┏━━
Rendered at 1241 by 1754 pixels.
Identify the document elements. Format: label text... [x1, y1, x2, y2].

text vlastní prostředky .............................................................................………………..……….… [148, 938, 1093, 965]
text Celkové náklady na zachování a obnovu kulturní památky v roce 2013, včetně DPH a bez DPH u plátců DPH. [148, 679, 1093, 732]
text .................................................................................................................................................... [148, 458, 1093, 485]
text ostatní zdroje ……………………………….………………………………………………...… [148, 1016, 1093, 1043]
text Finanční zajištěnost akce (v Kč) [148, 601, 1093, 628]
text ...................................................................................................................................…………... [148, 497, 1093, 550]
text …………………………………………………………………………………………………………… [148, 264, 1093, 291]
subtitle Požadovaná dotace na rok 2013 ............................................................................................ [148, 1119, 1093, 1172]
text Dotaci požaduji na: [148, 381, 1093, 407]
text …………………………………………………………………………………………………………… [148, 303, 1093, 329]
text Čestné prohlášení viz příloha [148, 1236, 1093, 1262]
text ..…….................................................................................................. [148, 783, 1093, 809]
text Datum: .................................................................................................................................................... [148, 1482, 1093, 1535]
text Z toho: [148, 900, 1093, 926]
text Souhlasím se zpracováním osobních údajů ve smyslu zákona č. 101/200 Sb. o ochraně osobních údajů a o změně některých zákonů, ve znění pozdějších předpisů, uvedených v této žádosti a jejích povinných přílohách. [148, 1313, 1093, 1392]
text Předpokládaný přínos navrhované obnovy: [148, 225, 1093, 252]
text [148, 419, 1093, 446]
┗━━
┏━━
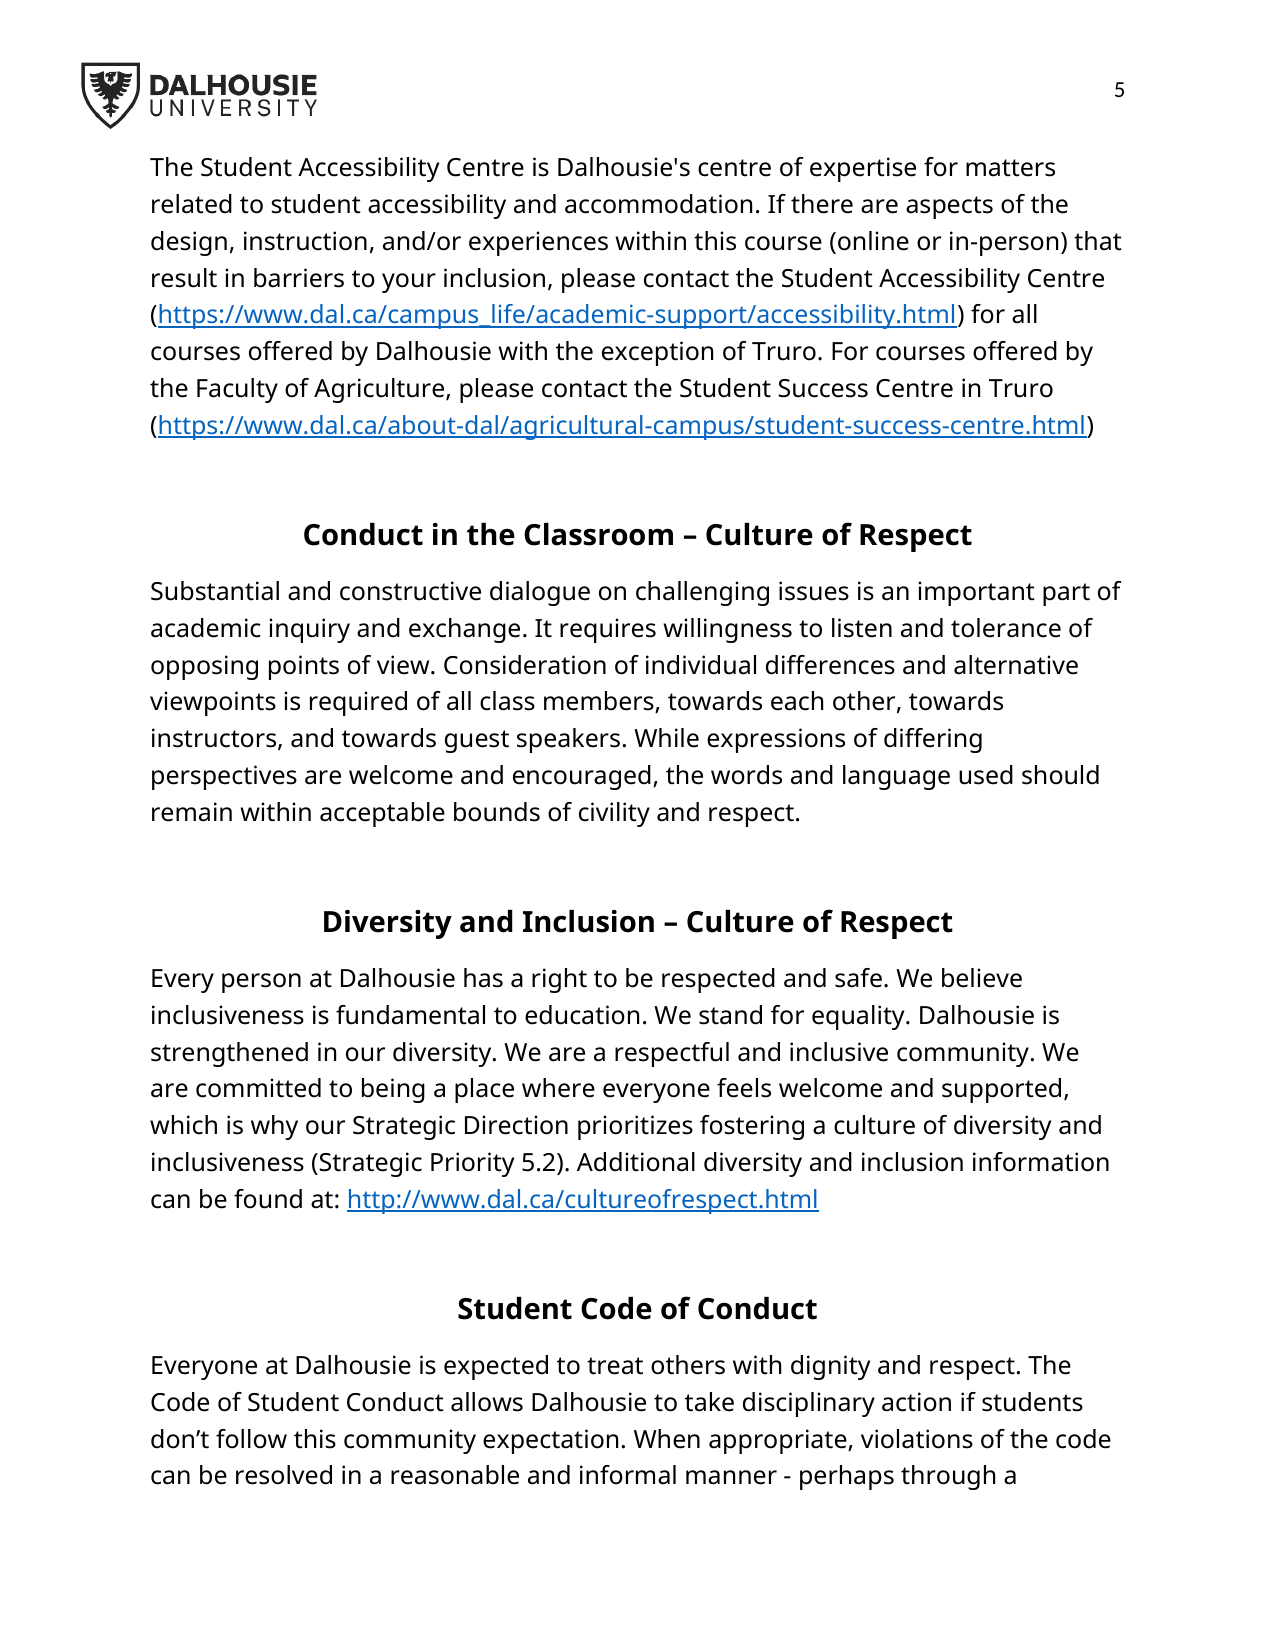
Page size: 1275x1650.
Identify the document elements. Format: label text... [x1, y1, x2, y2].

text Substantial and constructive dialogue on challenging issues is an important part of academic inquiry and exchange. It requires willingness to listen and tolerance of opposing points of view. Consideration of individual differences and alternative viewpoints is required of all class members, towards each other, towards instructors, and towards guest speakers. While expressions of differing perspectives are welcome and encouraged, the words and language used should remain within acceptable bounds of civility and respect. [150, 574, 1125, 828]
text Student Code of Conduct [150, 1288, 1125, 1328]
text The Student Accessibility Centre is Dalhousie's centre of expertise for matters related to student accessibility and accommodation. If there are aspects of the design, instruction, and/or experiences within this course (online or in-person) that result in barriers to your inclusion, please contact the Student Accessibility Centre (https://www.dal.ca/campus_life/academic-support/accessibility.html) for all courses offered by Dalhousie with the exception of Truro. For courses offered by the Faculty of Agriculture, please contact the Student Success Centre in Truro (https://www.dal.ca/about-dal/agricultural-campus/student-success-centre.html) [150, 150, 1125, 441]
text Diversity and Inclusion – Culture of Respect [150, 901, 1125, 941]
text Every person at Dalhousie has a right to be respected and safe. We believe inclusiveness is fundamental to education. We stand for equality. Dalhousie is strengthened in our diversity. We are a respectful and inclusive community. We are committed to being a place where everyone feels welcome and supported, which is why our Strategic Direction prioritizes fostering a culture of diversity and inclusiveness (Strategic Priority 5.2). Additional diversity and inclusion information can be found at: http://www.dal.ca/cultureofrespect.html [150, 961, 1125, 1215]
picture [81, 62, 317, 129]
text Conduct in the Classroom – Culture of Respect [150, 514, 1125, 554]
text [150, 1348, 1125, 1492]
┗━━
◆ **Your goal**: Locate all lines in the listing above with the word "Conduct" and copy them.

◆ **Written response**:
text Student Code of Conduct [150, 1288, 1125, 1328]
text Conduct in the Classroom – Culture of Respect [150, 514, 1125, 554]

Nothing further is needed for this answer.